Three patients with supposed de novo mutations had positive family history for epilepsy in our cohort. It is important to highlight that a different pattern for heredity must be considered given that mosaicism may have an important role in the genetic burden of neurologic disease.^{29, 30} Electroclinical pattern and seizures response with inhibitors of sodium channels could be essential for the early diagnosis of KCNQ2 encephalopathy helping a more effective and targeted treatment.

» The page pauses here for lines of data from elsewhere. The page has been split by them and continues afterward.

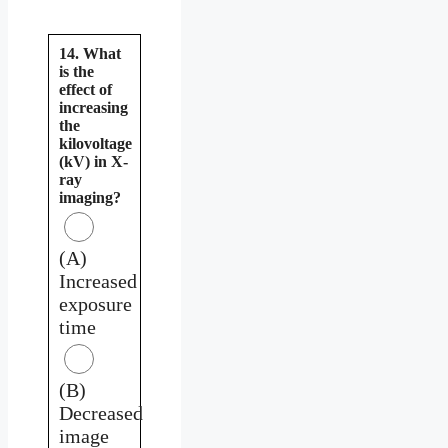
14. What
is the
effect of
increasing
the
kilovoltage
(kV) in X-
ray
imaging?
(A)
Increased
exposure
time
(B)
Decreased
image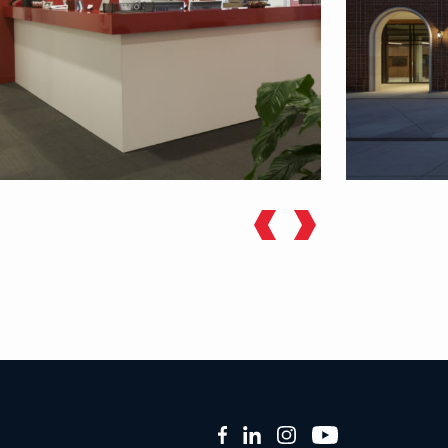
Facebook
LinkedIn
Instagram
YouTube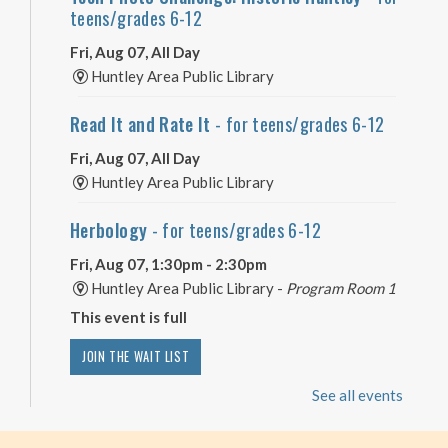
teens/grades 6-12
Fri, Aug 07, All Day
Huntley Area Public Library
Read It and Rate It
- for teens/grades 6-12
Fri, Aug 07, All Day
Huntley Area Public Library
Herbology
- for teens/grades 6-12
Fri, Aug 07, 1:30pm - 2:30pm
Huntley Area Public Library -
Program Room 1
This event is full
JOIN THE WAIT LIST
See all events
Minecraft Free Play
- Play Minecraft in
Survival Mode. Staff monitored.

To conclude, it should be noted that the presence of tonic seizures in the neonatal period accompanied by autonomic features, suppression–burst pattern in EEG and exaggerated startle attacks could be essential for suspected diagnosis of KCNQ2-EOEE and begin early treatment with sodium channels inhibitors until genetic confirmation. This work also shows that KCNQ2 mutations contribute to the development of about 16% of total pediatric Spanish patients with seizures of unknown etiology. It also confirms (1) the broader genetic heterogeneity of this gene with 10 novel KCNQ2 mutations found and (2) the two different phenotypes promoted depending of the amino acid change involved, even for the same protein position.

All procedures performed in the studies involving human participants were in accordance with the ethical standards of the institutional and/or national research committee and with the 1964 Declaration of Helsinki and its later amendments or comparable ethical standards.